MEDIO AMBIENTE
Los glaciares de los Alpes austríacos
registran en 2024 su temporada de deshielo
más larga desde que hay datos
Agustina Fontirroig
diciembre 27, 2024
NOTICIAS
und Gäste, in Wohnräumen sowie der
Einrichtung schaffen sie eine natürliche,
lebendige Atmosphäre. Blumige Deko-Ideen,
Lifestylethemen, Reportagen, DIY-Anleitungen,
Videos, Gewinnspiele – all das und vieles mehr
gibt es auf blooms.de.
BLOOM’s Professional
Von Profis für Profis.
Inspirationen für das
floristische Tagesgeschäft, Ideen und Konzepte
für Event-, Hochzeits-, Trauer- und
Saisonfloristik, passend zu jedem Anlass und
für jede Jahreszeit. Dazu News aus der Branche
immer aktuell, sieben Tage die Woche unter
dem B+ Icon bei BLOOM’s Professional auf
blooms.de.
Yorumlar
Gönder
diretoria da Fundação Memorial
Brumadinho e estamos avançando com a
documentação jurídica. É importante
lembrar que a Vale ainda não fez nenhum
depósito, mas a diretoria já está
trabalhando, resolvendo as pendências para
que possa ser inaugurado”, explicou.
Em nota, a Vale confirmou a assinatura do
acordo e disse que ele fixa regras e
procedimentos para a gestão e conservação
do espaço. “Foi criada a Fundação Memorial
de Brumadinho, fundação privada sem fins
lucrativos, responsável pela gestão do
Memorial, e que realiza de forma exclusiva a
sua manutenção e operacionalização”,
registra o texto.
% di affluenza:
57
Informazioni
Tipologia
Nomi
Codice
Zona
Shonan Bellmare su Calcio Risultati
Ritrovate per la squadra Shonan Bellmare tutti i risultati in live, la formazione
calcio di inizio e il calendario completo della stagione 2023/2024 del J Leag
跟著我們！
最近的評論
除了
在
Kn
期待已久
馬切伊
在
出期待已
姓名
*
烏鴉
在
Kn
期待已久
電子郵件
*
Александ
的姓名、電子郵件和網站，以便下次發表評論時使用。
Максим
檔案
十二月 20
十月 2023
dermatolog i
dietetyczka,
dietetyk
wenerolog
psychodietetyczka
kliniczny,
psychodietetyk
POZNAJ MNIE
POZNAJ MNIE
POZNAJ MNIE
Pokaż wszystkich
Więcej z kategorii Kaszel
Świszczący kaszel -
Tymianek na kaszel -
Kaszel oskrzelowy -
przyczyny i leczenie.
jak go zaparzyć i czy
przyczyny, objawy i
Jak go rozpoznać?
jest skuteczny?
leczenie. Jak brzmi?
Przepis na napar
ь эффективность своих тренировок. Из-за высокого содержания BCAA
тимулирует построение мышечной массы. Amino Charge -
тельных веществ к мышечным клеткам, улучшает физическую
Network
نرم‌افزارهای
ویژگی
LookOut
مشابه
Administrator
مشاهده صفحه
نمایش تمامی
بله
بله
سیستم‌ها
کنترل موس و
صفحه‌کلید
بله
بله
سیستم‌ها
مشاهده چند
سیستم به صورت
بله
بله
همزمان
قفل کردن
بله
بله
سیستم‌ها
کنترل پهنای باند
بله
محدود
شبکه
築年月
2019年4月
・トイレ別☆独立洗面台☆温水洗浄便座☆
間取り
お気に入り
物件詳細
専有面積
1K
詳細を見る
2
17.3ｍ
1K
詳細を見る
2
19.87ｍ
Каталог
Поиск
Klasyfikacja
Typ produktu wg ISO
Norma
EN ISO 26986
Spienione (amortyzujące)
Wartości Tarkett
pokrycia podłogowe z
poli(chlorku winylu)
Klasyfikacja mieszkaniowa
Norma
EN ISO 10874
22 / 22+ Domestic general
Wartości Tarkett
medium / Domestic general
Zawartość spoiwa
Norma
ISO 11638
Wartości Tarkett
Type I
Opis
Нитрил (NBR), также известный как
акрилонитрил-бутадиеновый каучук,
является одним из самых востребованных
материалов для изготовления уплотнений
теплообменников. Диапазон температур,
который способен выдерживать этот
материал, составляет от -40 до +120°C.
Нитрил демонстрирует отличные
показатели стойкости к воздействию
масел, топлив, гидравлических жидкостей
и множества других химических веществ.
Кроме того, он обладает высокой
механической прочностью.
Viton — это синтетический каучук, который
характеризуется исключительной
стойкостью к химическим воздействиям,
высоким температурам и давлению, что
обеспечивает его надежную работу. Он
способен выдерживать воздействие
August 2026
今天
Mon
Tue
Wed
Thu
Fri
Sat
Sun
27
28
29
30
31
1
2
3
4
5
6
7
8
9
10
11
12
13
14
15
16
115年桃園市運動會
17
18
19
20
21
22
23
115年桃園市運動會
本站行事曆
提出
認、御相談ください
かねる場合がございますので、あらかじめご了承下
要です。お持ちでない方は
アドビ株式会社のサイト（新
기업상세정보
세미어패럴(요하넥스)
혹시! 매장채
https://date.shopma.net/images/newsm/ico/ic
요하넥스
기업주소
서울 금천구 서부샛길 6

• HOW TO COMPLETE THIS TASK:
Give the material above again, word for word.

• EXERCISE ANSWER:
MEDIO AMBIENTE
Los glaciares de los Alpes austríacos
registran en 2024 su temporada de deshielo
más larga desde que hay datos
Agustina Fontirroig
diciembre 27, 2024
NOTICIAS
und Gäste, in Wohnräumen sowie der
Einrichtung schaffen sie eine natürliche,
lebendige Atmosphäre. Blumige Deko-Ideen,
Lifestylethemen, Reportagen, DIY-Anleitungen,
Videos, Gewinnspiele – all das und vieles mehr
gibt es auf blooms.de.
BLOOM’s Professional
Von Profis für Profis.
Inspirationen für das
floristische Tagesgeschäft, Ideen und Konzepte
für Event-, Hochzeits-, Trauer- und
Saisonfloristik, passend zu jedem Anlass und
für jede Jahreszeit. Dazu News aus der Branche
immer aktuell, sieben Tage die Woche unter
dem B+ Icon bei BLOOM’s Professional auf
blooms.de.
Yorumlar
Gönder
diretoria da Fundação Memorial
Brumadinho e estamos avançando com a
documentação jurídica. É importante
lembrar que a Vale ainda não fez nenhum
depósito, mas a diretoria já está
trabalhando, resolvendo as pendências para
que possa ser inaugurado”, explicou.
Em nota, a Vale confirmou a assinatura do
acordo e disse que ele fixa regras e
procedimentos para a gestão e conservação
do espaço. “Foi criada a Fundação Memorial
de Brumadinho, fundação privada sem fins
lucrativos, responsável pela gestão do
Memorial, e que realiza de forma exclusiva a
sua manutenção e operacionalização”,
registra o texto.
% di affluenza:
57
Informazioni
Tipologia
Nomi
Codice
Zona
Shonan Bellmare su Calcio Risultati
Ritrovate per la squadra Shonan Bellmare tutti i risultati in live, la formazione
calcio di inizio e il calendario completo della stagione 2023/2024 del J Leag
跟著我們！
最近的評論
除了
在
Kn
期待已久
馬切伊
在
出期待已
姓名
*
烏鴉
在
Kn
期待已久
電子郵件
*
Александ
的姓名、電子郵件和網站，以便下次發表評論時使用。
Максим
檔案
十二月 20
十月 2023
dermatolog i
dietetyczka,
dietetyk
wenerolog
psychodietetyczka
kliniczny,
psychodietetyk
POZNAJ MNIE
POZNAJ MNIE
POZNAJ MNIE
Pokaż wszystkich
Więcej z kategorii Kaszel
Świszczący kaszel -
Tymianek na kaszel -
Kaszel oskrzelowy -
przyczyny i leczenie.
jak go zaparzyć i czy
przyczyny, objawy i
Jak go rozpoznać?
jest skuteczny?
leczenie. Jak brzmi?
Przepis na napar
ь эффективность своих тренировок. Из-за высокого содержания BCAA
тимулирует построение мышечной массы. Amino Charge -
тельных веществ к мышечным клеткам, улучшает физическую
Network
نرم‌افزارهای
ویژگی
LookOut
مشابه
Administrator
مشاهده صفحه
نمایش تمامی
بله
بله
سیستم‌ها
کنترل موس و
صفحه‌کلید
بله
بله
سیستم‌ها
مشاهده چند
سیستم به صورت
بله
بله
همزمان
قفل کردن
بله
بله
سیستم‌ها
کنترل پهنای باند
بله
محدود
شبکه
築年月
2019年4月
・トイレ別☆独立洗面台☆温水洗浄便座☆
間取り
お気に入り
物件詳細
専有面積
1K
詳細を見る
2
17.3ｍ
1K
詳細を見る
2
19.87ｍ
Каталог
Поиск
Klasyfikacja
Typ produktu wg ISO
Norma
EN ISO 26986
Spienione (amortyzujące)
Wartości Tarkett
pokrycia podłogowe z
poli(chlorku winylu)
Klasyfikacja mieszkaniowa
Norma
EN ISO 10874
22 / 22+ Domestic general
Wartości Tarkett
medium / Domestic general
Zawartość spoiwa
Norma
ISO 11638
Wartości Tarkett
Type I
Opis
Нитрил (NBR), также известный как
акрилонитрил-бутадиеновый каучук,
является одним из самых востребованных
материалов для изготовления уплотнений
теплообменников. Диапазон температур,
который способен выдерживать этот
материал, составляет от -40 до +120°C.
Нитрил демонстрирует отличные
показатели стойкости к воздействию
масел, топлив, гидравлических жидкостей
и множества других химических веществ.
Кроме того, он обладает высокой
механической прочностью.
Viton — это синтетический каучук, который
характеризуется исключительной
стойкостью к химическим воздействиям,
высоким температурам и давлению, что
обеспечивает его надежную работу. Он
способен выдерживать воздействие
August 2026
今天
Mon
Tue
Wed
Thu
Fri
Sat
Sun
27
28
29
30
31
1
2
3
4
5
6
7
8
9
10
11
12
13
14
15
16
115年桃園市運動會
17
18
19
20
21
22
23
115年桃園市運動會
本站行事曆
提出
認、御相談ください
かねる場合がございますので、あらかじめご了承下
要です。お持ちでない方は
アドビ株式会社のサイト（新
기업상세정보
세미어패럴(요하넥스)
혹시! 매장채
https://date.shopma.net/images/newsm/ico/ic
요하넥스
기업주소
서울 금천구 서부샛길 6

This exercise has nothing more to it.